While U.S. President Donald Trump’s opening tweet of 2018 took a shot across the bow to Pakistan, it also created an opportunity for it to increase ties with its neighbor and U.S. regional rival Iran.

"The United States' dishonest, duplicitous and divisive policy towards Muslim countries, including Iran and Pakistan, requires that they bolster cooperation against America in addition to maintaining vigilance and taking preventive measures," Iran's Secretary of Supreme National Security Council Ali Shamkhani told a meeting with Pakistani National Security Adviser Lt-Gen Nasser Khan Janjua in Tehran on Sunday, according to reporting by IRIB news agency.

In his New Year’s Day morning tweet, Trump said the U.S. would be withholding military assistance payments to Pakistan.

"The United States has foolishly given Pakistan more than 33 billion dollars in aid over the last 15 years, and they have given us nothing but lies & deceit, thinking of our leaders as fools. They give safe haven to the terrorists we hunt in Afghanistan, with little help. No more!”, Trump wrote.

Trump’s remarks were followed the following day by statements made at the UN in New York by Ambassador Nikki Haley.

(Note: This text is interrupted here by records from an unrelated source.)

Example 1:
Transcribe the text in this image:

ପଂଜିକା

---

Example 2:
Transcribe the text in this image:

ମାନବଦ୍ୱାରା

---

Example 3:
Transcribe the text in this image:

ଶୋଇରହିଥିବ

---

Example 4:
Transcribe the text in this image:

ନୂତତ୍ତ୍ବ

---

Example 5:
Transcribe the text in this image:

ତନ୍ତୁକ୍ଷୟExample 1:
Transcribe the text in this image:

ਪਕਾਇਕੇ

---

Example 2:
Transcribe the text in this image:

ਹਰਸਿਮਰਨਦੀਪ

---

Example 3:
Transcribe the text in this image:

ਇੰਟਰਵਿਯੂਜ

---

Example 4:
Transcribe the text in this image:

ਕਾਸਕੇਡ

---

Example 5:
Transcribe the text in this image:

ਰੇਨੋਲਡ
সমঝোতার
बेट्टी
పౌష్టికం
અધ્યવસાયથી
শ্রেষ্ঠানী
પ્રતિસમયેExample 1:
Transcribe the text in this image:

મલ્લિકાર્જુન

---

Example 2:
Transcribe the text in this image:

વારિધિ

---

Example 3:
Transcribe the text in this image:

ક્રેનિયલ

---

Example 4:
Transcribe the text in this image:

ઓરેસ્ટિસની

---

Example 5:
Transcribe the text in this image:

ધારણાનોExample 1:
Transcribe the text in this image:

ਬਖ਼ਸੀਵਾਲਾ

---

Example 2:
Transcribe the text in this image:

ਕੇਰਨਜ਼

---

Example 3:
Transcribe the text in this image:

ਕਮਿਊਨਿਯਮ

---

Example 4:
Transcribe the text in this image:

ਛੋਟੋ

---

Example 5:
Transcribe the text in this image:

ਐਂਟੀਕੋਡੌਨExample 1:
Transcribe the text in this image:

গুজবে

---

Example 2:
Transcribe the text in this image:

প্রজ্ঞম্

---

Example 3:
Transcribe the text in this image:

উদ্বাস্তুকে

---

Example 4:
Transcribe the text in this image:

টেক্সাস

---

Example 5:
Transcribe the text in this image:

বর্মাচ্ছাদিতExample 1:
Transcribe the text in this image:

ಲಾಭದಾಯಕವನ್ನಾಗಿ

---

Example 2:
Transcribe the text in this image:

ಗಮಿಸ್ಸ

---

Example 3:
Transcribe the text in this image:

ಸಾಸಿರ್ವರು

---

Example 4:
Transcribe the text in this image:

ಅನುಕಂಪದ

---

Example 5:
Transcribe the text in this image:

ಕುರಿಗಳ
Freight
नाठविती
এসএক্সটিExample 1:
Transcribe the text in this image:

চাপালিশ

“The administration is withholding $255 million in assistance to Pakistan. There are clear reasons for this. Pakistan has played a double game for years,” Haley told reporters on January 2. “They work with us at times, and they also harbor the terrorists that attack our troops in Afghanistan.”

A defensive posture against Washington is not emanating from Islamabad alone. After a week of anti-government protests in Iran, officials there believe the U.S. is behind the unrest, with blame being laid on everything from policies to social media apps.

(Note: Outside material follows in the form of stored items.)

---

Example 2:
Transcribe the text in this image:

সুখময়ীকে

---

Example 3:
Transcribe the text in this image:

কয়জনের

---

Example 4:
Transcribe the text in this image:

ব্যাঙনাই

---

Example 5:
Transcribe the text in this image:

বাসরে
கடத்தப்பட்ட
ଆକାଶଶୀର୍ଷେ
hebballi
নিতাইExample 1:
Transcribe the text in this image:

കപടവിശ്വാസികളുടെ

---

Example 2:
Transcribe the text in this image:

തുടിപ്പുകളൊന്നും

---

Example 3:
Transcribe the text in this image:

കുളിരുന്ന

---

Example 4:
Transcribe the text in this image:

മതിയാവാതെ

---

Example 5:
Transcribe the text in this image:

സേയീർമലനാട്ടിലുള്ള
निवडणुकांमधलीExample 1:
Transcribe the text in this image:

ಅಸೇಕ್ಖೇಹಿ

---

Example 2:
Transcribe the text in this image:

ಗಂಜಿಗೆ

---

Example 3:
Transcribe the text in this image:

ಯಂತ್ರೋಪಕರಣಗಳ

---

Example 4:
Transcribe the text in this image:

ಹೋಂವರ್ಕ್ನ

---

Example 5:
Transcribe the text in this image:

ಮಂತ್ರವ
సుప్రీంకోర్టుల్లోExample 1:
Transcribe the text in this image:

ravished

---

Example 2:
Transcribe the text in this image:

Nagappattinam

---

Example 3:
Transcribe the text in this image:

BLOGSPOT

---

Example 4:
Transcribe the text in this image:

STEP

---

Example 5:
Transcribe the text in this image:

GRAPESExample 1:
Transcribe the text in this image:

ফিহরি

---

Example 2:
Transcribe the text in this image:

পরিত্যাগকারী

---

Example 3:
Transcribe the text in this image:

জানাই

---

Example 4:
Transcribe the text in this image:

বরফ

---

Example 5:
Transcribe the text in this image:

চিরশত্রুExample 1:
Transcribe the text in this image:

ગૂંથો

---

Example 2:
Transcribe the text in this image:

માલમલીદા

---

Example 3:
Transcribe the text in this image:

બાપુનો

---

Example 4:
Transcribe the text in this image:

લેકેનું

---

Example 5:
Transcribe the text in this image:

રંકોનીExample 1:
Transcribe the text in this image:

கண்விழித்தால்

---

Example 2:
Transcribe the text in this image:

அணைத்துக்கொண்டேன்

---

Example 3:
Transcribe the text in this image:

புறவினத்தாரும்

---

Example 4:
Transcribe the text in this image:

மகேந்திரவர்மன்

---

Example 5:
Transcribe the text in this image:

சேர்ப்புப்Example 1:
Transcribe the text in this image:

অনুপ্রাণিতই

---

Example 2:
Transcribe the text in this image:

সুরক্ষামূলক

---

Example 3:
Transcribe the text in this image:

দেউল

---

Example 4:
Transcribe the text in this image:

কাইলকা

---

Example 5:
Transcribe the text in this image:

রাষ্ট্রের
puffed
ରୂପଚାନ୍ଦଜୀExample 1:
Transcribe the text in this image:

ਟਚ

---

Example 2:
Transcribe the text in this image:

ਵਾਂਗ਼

Iran’s Supreme Leader, Ayatollah Ali Khamenei on Tuesday said the U.S. and Israel have concocted “carefully organized” plot to overthrow Iran’s government.

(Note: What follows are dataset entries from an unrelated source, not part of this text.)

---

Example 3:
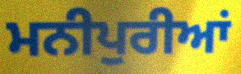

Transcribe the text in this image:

ਮਨੀਪੁਰੀਆਂ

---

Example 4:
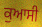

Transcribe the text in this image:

ਕੁਆਸੀ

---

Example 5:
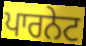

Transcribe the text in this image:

ਪਾਰਨੇਟ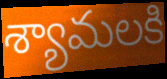
శ్యామలకిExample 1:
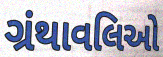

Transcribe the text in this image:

ગ્રંથાવલિઓ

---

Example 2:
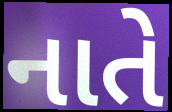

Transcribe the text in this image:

નાતે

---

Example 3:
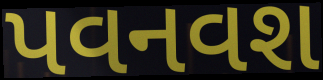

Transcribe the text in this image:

પવનવશ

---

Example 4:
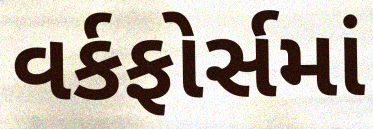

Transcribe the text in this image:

વર્કફોર્સમાં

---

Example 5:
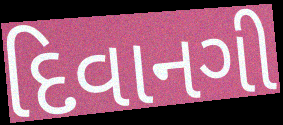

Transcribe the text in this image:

દિવાનગી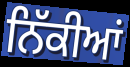
ਨਿੱਕੀਆਂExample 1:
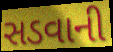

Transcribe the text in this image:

સડવાની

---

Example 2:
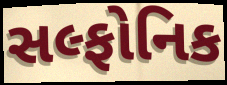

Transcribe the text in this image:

સલ્ફોનિક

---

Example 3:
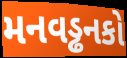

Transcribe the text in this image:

મનવડ્ઢનકો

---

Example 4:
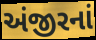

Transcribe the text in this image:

અંજીરનાં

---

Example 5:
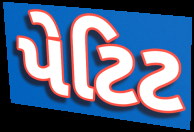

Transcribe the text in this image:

પેટિટ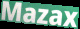
Mazax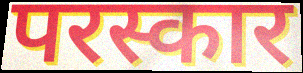
परस्कारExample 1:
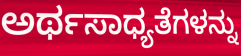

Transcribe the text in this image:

ಅರ್ಥಸಾಧ್ಯತೆಗಳನ್ನು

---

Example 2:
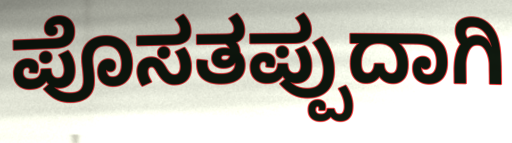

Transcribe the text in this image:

ಪೊಸತಪ್ಪುದಾಗಿ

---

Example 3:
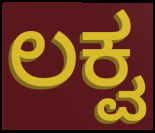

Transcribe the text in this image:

ಲಕ್ವ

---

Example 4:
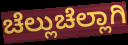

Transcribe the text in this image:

This great, coherent people’s movement against the enemies’ conspiracy, with such organization, awareness, and enthusiasm is unique among the world, and it continues for forty years now,” Ayatollah Ali Khamenei said, according to a statement posted to the English version of his official website, and in which he was approximating the number of years that have passed since the 1979 Islamic Revolution.

“It’s not simply a question of a number of years. It is a fight of a nation against an anti-nation; a fight of Iran against anti-Iran; a fight of Islam against anti-Islam: this has always existed and will persists,” Khamenei said, speaking from Quom.

Iran and Pakistan share a 909 km (565 mi) long border, which is often the site of dissent and unrest. Baluch separatists have launched attacks from the area, and drug trafficking, particularly of heroine produced from Afghan poppies, is not unknown. The area also suffers from weapons and human trafficking.

In expressing a sense of unity, and shared frustration with the U.S., Shamkhani underlined the need to jointly tackle border issues, and for Muslim countries to exercise what he called “vigilance” against alleged foreign conspiracies hatched to increase rifts among them.

"We will not allow some countries to influence the relations between Iran and Pakistan by sending weapons and renting terrorists to create insecurity on the border,” he said.

Nasser Khan Janjua's visit to Iran came at a time when Pakistan’s Foreign Minister Khawaja Asif questioned the ties between Islamabad and Washington.

“We do not have any alliance," Asif said in an interview with the Wall Street Journal. "This is not how allies behave," he added, referring to US President Donald Trump's decision to suspend financial assistance to Pakistan.

Discussing on the phone regional issues against the backdrop of recent developments, Iranian and Pakistani defense ministers also denounced US President Donald Trump’s verbal attacks on their countries and vowed to beef up defense cooperation.

“The Americans always blame others for their own failures in different parts of the world and follow the strategy of the Zionist regime to destabilize the region,” Iranian Defense Minister Brigadier General Ali Hatami told his Pakistani counterpart Khurram Dastgir-Khan.

Blaming the U.S. for the “deteriorating security situation in Afghanistan and the deaths of innocent civilians in Afghanistan, Yemen, Iraq and Syria on a daily basis,” Ali Hatami called for boosting economic relations and security.